FRAGMENTO DEL DOCUMENTO »
--------------------------------
Este entusiasmo sufrirá, sin embargo, un brusco frenazo cuando el abogado le solicite ayuda en la revisión de un pequeño documento. Para su sorpresa y consternación, Bartleby le contestará con un tono suave y firme:

—Preferiría no hacerlo.

Como una metástasis, esta reacción se extenderá gradualmente a cualquier otra instrucción hasta que muy pronto Bartleby deje de hacer nada. Permanecerá en adelante quieto en un rincón de la oficina, «como un mueble más», rechazando moverse de allí no ya cuando lo despidan, sino cuando el propio bufete se traslade a otro punto de Nueva York.

El nuevo dueño de la oficina no mostrará, sin embargo, la menor contemplación con Bartleby y, cuando responda a su invitación a marcharse con el habitual: «Preferiría no hacerlo», llamará a la policía, que se lo llevará detenido «por vagabundo» a Las Tumbas, el complejo penitenciario de Manhattan.

¿Qué le pasa a Bartleby? ¿Cuál es su problema?

El filósofo José Luis González Quirós ha dedicado un capítulo de su último libro a la importancia de la imaginación en política, que define como la capacidad de «atreverse a proyectar un mañana mejor».

Esto es algo que asusta por igual a conservadores y progresistas.
--------------------------------
Extractos de un conjunto de datos:
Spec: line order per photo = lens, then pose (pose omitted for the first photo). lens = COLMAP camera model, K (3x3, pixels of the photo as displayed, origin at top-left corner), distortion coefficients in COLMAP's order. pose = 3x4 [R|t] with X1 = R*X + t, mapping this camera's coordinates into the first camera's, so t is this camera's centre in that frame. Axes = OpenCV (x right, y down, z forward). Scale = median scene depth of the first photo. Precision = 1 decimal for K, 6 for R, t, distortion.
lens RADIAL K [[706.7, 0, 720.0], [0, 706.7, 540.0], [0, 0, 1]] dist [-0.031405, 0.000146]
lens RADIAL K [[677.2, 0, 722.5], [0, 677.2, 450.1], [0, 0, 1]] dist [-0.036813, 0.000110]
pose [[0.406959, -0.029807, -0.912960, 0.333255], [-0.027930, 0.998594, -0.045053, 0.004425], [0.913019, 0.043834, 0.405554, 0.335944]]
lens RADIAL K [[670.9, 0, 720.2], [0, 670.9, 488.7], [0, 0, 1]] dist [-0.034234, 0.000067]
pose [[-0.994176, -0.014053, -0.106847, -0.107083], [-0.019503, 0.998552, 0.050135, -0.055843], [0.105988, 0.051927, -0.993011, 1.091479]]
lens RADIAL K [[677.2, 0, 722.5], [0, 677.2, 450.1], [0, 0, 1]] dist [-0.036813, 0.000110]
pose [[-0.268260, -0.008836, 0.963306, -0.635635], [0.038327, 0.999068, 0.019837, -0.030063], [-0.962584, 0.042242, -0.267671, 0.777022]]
--------------------------------
TRABAJO REQUERIDO »
a. Por favor, extrae literalmente del fragmento sobre Bartleby el pasaje que comienza en las palabras "Como una metástasis, esta" y termina después de "de Nueva York.".
b. Según el fragmento sobre Bartleby, ¿adónde se lo lleva detenido la policía?

RESPUESTAS A CONTINUACIÓN »
a.
Como una metástasis, esta reacción se extenderá gradualmente a cualquier otra instrucción hasta que muy pronto Bartleby deje de hacer nada. Permanecerá en adelante quieto en un rincón de la oficina, «como un mueble más», rechazando moverse de allí no ya cuando lo despidan, sino cuando el propio bufete se traslade a otro punto de Nueva York.

b. A Las Tumbas, el complejo penitenciario de Manhattan.